Things In Nature Merely Grow by Yiyun Li (Farrar, Straus and Giroux) ~Janet Brown
When Yiyun Li’s first son committed suicide while he was still in high school, Li didn’t have the luxury of succumbing to her feelings. Her youngest son needed her strength. Six years later he killed himself.
Immediately Li “began to feel that sensation for which there is no name.” Her life became an abyss. This state of being was a concrete fact, against which her feelings were useless. Trained in science before she became a novelist who wrote eleven books that preceded this one, among them The Vagrants (Asia by the Book, March 2009) and A Thousand Years of Good Prayers (Asia by the Book, April 2020), Li turned to facts, “the harshest and hardest part of life.”
Facts bring “order and logic,” while feelings encourage “the inexplicable and the illogical”where “words take on a flabbiness and staleness.” “I have only this abyss, which is my life,” a state that is permanent.
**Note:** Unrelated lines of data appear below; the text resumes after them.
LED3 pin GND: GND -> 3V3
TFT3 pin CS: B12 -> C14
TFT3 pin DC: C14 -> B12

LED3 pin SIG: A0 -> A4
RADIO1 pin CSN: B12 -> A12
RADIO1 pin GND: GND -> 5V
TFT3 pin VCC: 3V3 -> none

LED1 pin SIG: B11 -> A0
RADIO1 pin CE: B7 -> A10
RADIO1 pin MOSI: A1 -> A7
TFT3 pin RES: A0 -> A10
It can slip into Greek tragedy or it can find a different form of existence, one that is stripped of narrative.
Li chooses Radical Acceptance, living with unchangeable facts without bringing judgement to them, recognizing distress without excessive feelings but with keen attention.
The death of her children is a fact. Suppositions, intuitions, and searches for reasons why offer nothing that will change this. Instead Li follows a path that she was taught by Marsha Linehan, author of Building a Life Worth Living and the creator of dialectical behavior therapy with its tools of acceptance, mindfulness and shaping. “Do things that work,” is a tenet of Linehan’s and Li adapts this to “Do things that make sense to me.”
How to survive in the dark hole of an abyss with its threat of timelessness is to “mark time..by doing anything that keeps the body moving and the mind focused.” Marking time is done only by those who are “in the realm of the living,” and provides a structure for a life.
Cooking and gardening are activities that require the discipline of “order and logic” and “keen attention” upon facts. Writing draws upon a practice in which “everything is relevant and noticed” and facts are never ignored.
Li learned as an abused child to “keep my body still and my mind clear.” Born in Beijing near the close of the Cultural Revolution, with a mother who was badly scarred by modern Chinese history, Li had an aversion to emotional indulgence from her earliest years. As a student of science, she abhors sloppiness of thought. “Cliches,” she believes, “corrode the mind” and “any adjective is an irrelevance.” She repudiates the Western idea of grief with its progression toward an end point and is equally dismissive of the criticism that comes from readers in China, reviling her for using the words “death” and “die” instead of softened euphemisms.
Refusing to evade or soften facts and unflinchingly observing emotions while letting them pass seem to echo the Chinese practice of “eating bitterness.” Certainly Marsha Linehan was deeply influenced by Buddhist thought, which she has freely acknowledged. Li, who was hospitalized for mental illness when she was younger, lives with the knowledge that “reality and unreality remain permeable.” To remain within the borders of reality, her sense of time is focused upon “now and now and now.” The verb ‘to be” is “undyable” and her sons are now and forever her children.
“Things in nature merely grow, until it’s time for them to die,” she says, “There is no shared abyss. We each dwell in our own.” Although nobody can be with Yiyun Li within hers, she has reached out from it to give signposts for how this state can be survived.